Task prompt: For the records that follow, please set down exactly the lines between the one holding "Food Technology, Purnasha Paul: 2 -> 3" and the one holding "Food Technology, Mainak Ghosh: 2 -> 1", inclusive, and only those.
::: Information shown
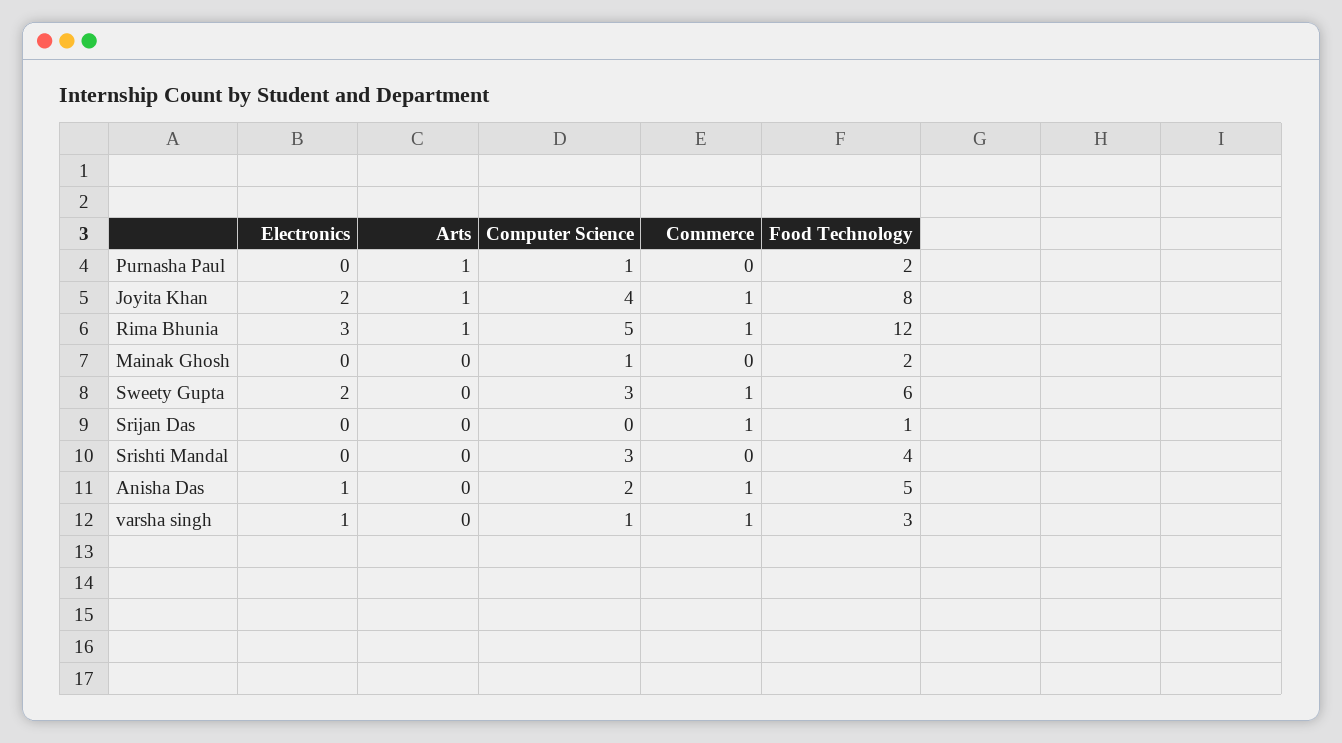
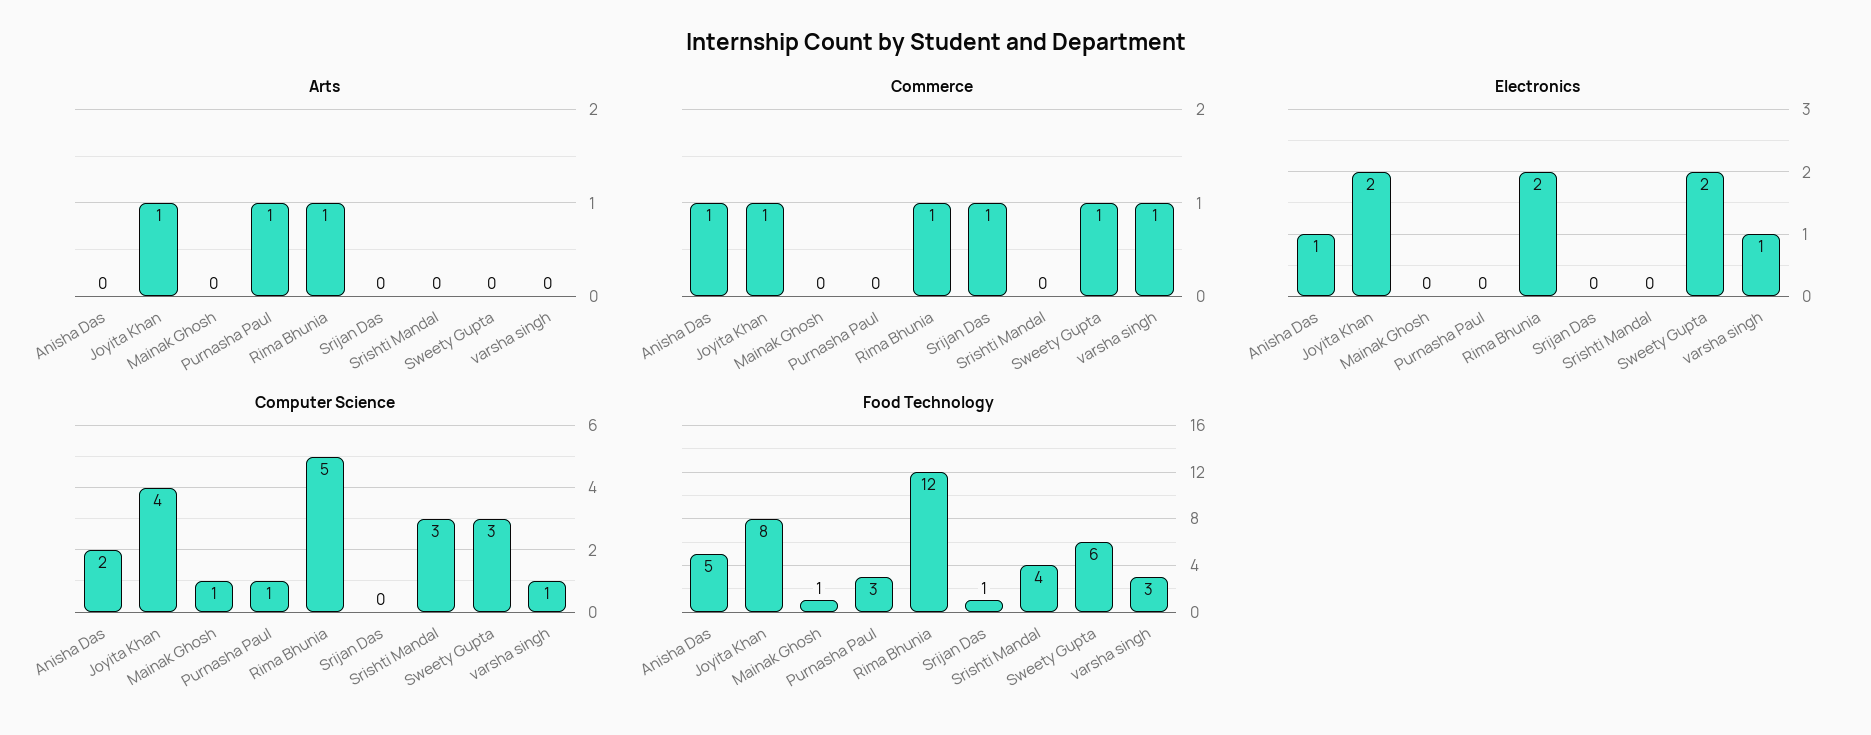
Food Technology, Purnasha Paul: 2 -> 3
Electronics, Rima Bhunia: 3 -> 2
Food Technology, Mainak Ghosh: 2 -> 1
::::::
::: Information shown
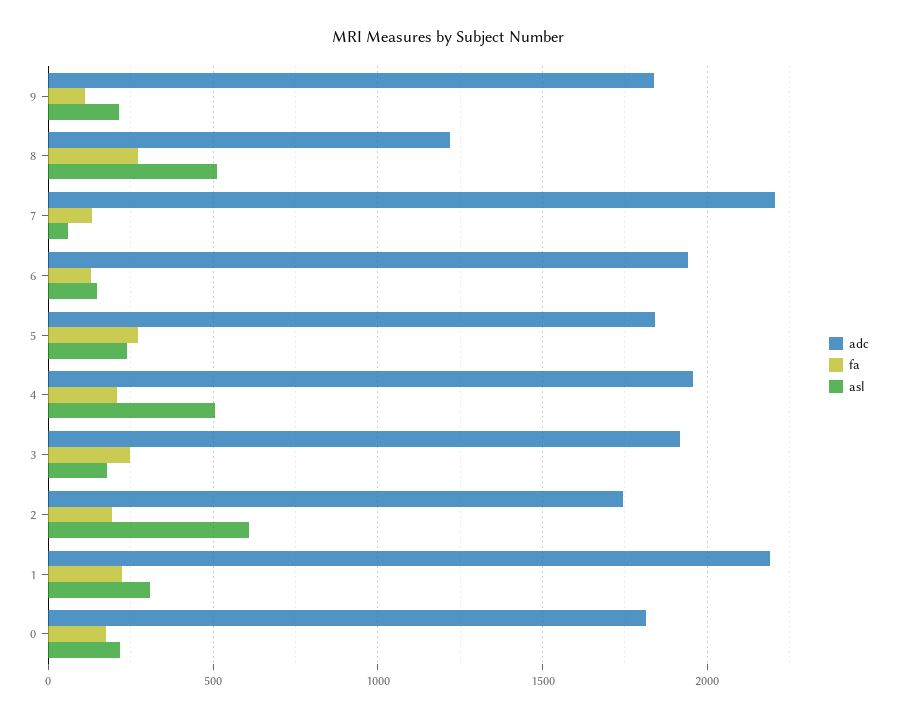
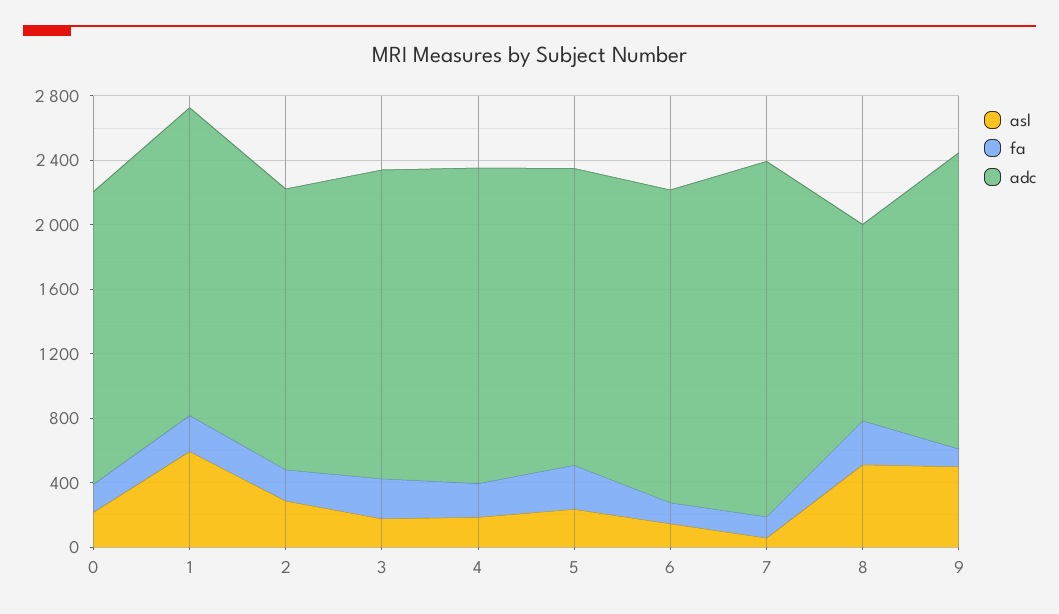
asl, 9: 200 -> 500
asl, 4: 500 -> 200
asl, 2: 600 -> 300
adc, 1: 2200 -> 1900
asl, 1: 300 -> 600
::::::
Exercise solution:
Food Technology, Purnasha Paul: 2 -> 3
Electronics, Rima Bhunia: 3 -> 2
Food Technology, Mainak Ghosh: 2 -> 1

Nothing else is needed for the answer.